2, Advanced Device Engineering, University of Science and Technology, Daejeon, , Korea (the Republic of)
Recently, oxide-based metal-oxide-semiconductor field-effect transistors (MOSFETs) have been actively studied for the applications of non-volatile memory devices in transparent and flexible electronic products. Oxide-MOSFETs have much lower off-state leakage current than Si-MOSFETs, allowing low-power memory operation, and further advantages such as good uniformity, low process temperature, and high transmittance in the visible wavelength range. Conventional oxide-based non-volatile memory generally uses positive and negative gate voltage (VG) pulses to achieve the program and erase states, respectively.

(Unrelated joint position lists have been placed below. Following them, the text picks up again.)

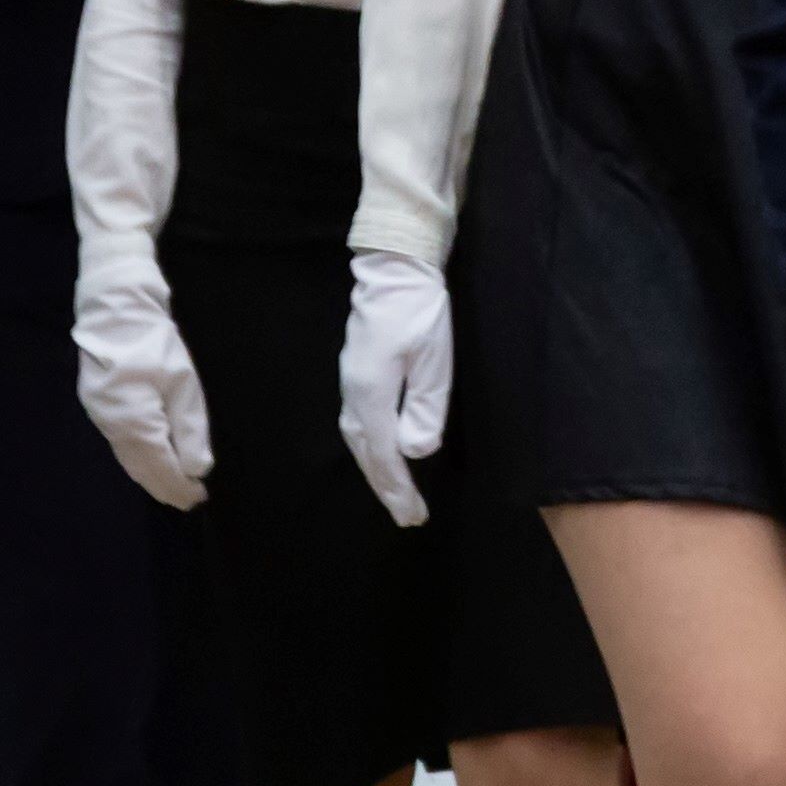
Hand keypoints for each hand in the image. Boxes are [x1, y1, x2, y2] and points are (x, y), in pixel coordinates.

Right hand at [74, 290, 211, 511]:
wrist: (115, 312)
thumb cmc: (154, 343)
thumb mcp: (183, 384)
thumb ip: (190, 429)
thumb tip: (197, 468)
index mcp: (134, 422)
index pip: (161, 467)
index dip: (180, 485)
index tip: (199, 498)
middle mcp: (113, 427)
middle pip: (142, 468)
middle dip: (166, 486)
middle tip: (189, 500)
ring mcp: (102, 418)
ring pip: (130, 459)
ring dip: (153, 476)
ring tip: (176, 487)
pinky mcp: (99, 407)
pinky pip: (122, 445)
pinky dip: (140, 459)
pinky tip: (153, 462)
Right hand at [336, 250, 452, 531]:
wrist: (395, 268)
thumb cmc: (420, 309)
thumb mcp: (435, 358)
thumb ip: (426, 406)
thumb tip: (416, 451)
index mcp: (372, 393)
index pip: (385, 455)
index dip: (400, 488)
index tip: (414, 515)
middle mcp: (354, 393)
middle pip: (367, 453)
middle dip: (386, 487)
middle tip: (406, 517)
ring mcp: (350, 382)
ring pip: (358, 439)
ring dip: (375, 470)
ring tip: (394, 493)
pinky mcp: (355, 372)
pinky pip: (358, 423)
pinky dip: (370, 447)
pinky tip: (380, 452)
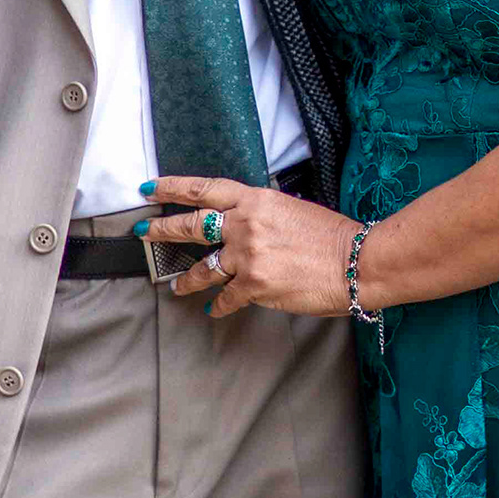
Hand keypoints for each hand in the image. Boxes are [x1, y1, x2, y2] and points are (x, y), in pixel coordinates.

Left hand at [138, 176, 358, 319]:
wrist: (356, 262)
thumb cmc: (332, 236)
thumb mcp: (292, 208)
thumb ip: (262, 213)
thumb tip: (244, 221)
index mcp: (255, 199)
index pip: (204, 189)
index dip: (172, 187)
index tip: (150, 187)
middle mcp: (245, 224)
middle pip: (191, 225)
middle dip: (161, 230)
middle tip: (142, 232)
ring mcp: (247, 256)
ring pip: (202, 268)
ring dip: (186, 279)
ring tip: (176, 285)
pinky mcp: (254, 285)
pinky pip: (225, 297)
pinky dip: (218, 306)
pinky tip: (213, 310)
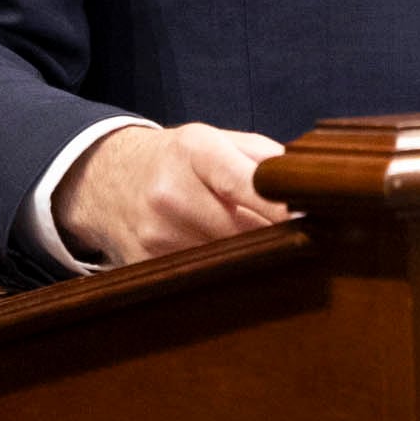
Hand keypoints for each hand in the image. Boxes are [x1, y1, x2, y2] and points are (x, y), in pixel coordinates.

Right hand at [50, 122, 287, 266]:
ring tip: (260, 251)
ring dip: (250, 261)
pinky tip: (225, 265)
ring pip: (225, 262)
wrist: (106, 178)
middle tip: (301, 243)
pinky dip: (220, 277)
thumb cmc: (176, 159)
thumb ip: (265, 158)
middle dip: (274, 240)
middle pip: (241, 232)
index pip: (246, 182)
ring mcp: (155, 234)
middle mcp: (171, 193)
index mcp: (195, 151)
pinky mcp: (145, 265)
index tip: (312, 221)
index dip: (281, 206)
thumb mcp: (215, 140)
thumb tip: (309, 186)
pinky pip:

However, the n-type nature of most oxide semiconductors makes it difficult to conduct sufficient amounts of holes in the channel oxides, leading to a high power consumption and long erase times; thus input power sources (e.g. light) in addition to voltage are required. In a memory device, the difference between the programming and erasing voltages is known as the “memory window”. In a non-volatile memory, the memory window should be set to secure a sufficient margin of read voltage (Vread) for stable device operation; wider memory windows can be achieved with more defect sites trapping more charges. However, shallow traps among the defect sites adversely affect device stability. Therefore, it is necessary to selectively exclude shallow trap sites to satisfy both a wide memory window and high device stability.
In this work, we propose TiO2 MOSFET-based non-volatile memory device, employing the deep trap interface (DI) sites as a simple floating gate without tunneling oxide. For the fabrication of TiO2 MOSFET, 80 nm-thick Al2O3 gate dielectric layerand 30 nm-thick TiO2 films were deposited by plasma enhanced atomic layer deposition on a n+ Si wafer which plays a role of back gate. In order to demonstrate performance of TiO2 MOSFET, we measured electrical characteristics of the fabricated devices in the dark and violet light (VL)-irradiated conditions at 25 °C. For VL irradiation, we used standard LEDs (center wavelength of 400 nm) as a light source with an incident power of 0.13 W/cm2. This device demonstrated a high on/off ratio of 107 and a sizable memory window due to deep traps at the interface between Al2O3 and TiO2. Interestingly, irradiation with 400 nm VL could completely restore the program state to the initial state (performing an erasing process) owing to the visible light-sensitive TiO2 channel. Device reproducibility was greatly enhanced by selectively passivating shallow traps using an in-situ H2-plasma treatment. The passivated memory device showed a highly reproducible memory window and on-state current even during a retention bake test at 85 °C. We expect that our simple-structured TiO2-based non-volatile memory device, which is completely erasable only by light irradiation and shows reproducible and stable operation, will usefully employed in a wide range of future electronic devices.